Così i dolori petroliferi dei sauditi stanno sfasciando l'Opec

Gabriele Moccia
Il petrostato è accusato dai partner di usare il cartello per sé. Ma montano grane interne e l’exit strategy asiatica non è facile

Roma. Se dalla conferenza sul petrolio di Abu Dhabi in molti hanno provato a lanciare segnali positivi sugli effetti futuri della strategia Opec, lo scenario del cheap oil continua a mettere in difficoltà i paesi produttori.

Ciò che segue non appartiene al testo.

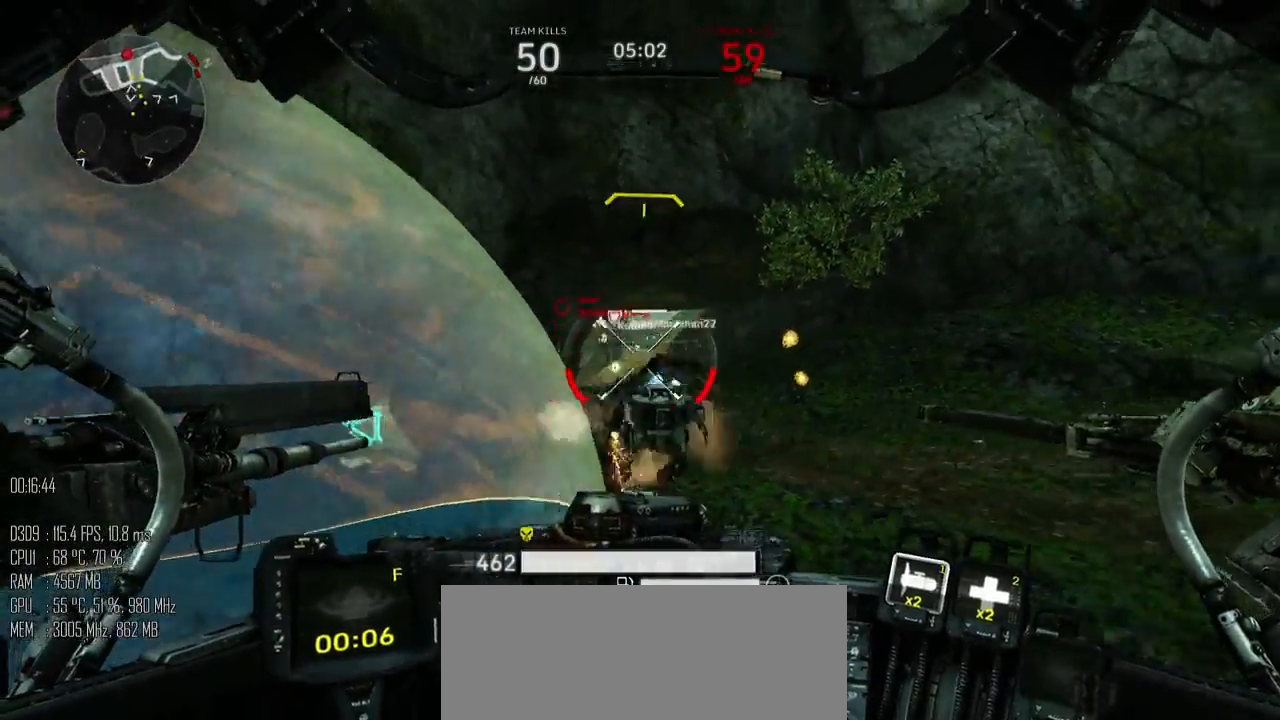
{"keys": ["w"], "mouse": [], "mouse_move": "up", "events": [[100, "w", "down"], [134, "mouse_mb5", "down"], [217, "mouse_mb5", "up"], [250, "d", "up"]]}
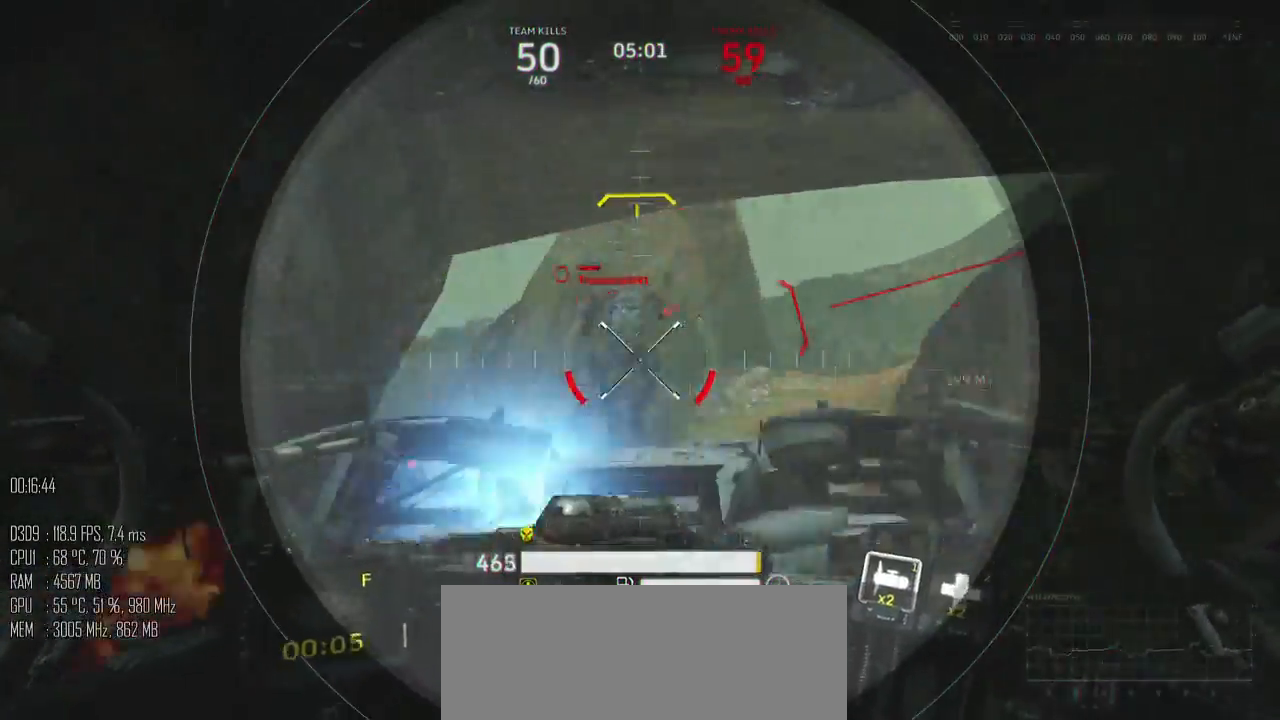
{"keys": ["a", "s"], "mouse": [], "mouse_move": "down", "events": [[34, "d", "down"], [34, "w", "up"], [50, "mouse_right", "down"], [67, "mouse_left", "down"], [100, "mouse_mb5", "down"], [134, "mouse_left", "up"], [167, "mouse_right", "up"], [200, "mouse_mb5", "up"], [200, "s", "down"], [300, "a", "down"], [350, "d", "up"]]}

Dal Golfo, sia il ministro dell’Energia degli Emirati, Mohamed al-Mazrouei, sia il segretario generale dell’Opec, Abdalla Salem El-Badri, hanno affermato che il mercato mondiale del greggio, nel 2016, dovrebbe essere più equilibrato e la domanda dovrebbe continuare a crescere. “L’aspettativa è che il mercato tornerà ad un maggiore equilibrio nel 2016: vediamo la domanda globale di petrolio mantenere la sua recente crescita e prevediamo un calo dell’offerta da parte dei paesi non Opec e un aumento della domanda di greggio dei paesi Opec”, ha precisato Badri. Mazrouei è stato un po’ meno ottimista e ha comunque parlato di “sofferenze” ancora da affrontare e superare.

 

I problemi del resto non mancano. Come segnala l’ultimo World Energy Outlook dell’Associazione internazionale per l’energia (Aie), quest’anno gli investimenti globali nel settore petrolifero si sono già ridotti del 20 per cento rispetto al 2014, per via del crollo delle quotazioni. Il rischio è che l’impatto dei bassi prezzi abbia presto influenza su altri settori delle economie dei produttori. Potrebbe essere presto il turno dell’Arabia Saudita. Secondo i dati del quotidiano locale Al Riyadh, proprio a causa del cheap oil, la crescita del credito nel Regno rallenterà sensibilmente nei prossimi due anni. L’uso del cartello dell’Opec come una sua depandace sta irritando gli altri membri. L’ex ministro dell’Energia algerino, Nordine Ait-Laoussine ha detto che è tempo di riconsiderare la partecipazione se i sauditi non hanno intenzione di reagire al ribasso dei prezzi ma coltivare i loro interessi, ha scritto il Telegraph. Il terreno sotto i piedi dei sauditi infatti sta scricchiolando. Il Regno ha le tasche profonde ma re Salman ha ordinato misure urgenti motivate dai minori proventi delle rendite da idrocarburi come il blocco delle assunzioni di dipendenti pubblici. Da vedere se verranno anche tagliati i sussidi sociali che fungono da calmante per la popolazione. L’Arabia Saudita soffre anche sul versante delle riserve. Lo scorso settembre, per l’ottavo mese consecutivo, quelle valutarie sono diminuite di 7,7 miliardi di dollari. Anche la notizia che il paese arabo sarebbe pronto a rientrare, dopo 15 anni, sul mercato internazionale dei bond, è un altro segnale negativo per la strategia dell’Opec.

 

[**Video_box_2**]Da Vienna, il ministro del Petrolio saudita, Ali Al-Naimi, non si è però mostrato particolarmente preoccupato. Il cartello sta, infatti, puntando tutto sulla domanda asiatica per continuare a piazzare le proprie quote di mercato. Secondo l’Opec, la richiesta di petrolio in Asia aumenterà di circa 16 milioni di barili al giorno entro il 2040. In questo modo gli arabi mirano anche a isolare ulteriormente gli Stati Uniti e a utilizzare come partner asiatico principale la Cina, soggetto driver della domanda futura di greggio, sempre secondo le stime Aie. Ma, al momento, proprio lo scenario del cheap oil, mantiene ancora forte l’interdipendenza economica tra gli Stati Uniti e Pechino. Il deprezzamento del greggio sui mercati ha portato, per la prima volta in assoluto, la Cina a diventare il primo partner commerciale degli Stati Uniti, superando il Canada. Insomma, la scommessa Opec rischia di traballare, visto che i cinesi hanno pure ripreso a investire sul petrolio non convenzionale americano, finalizzando di recente un deal da un miliardo e mezzo di dollari per acquisire asset energetici in Texas.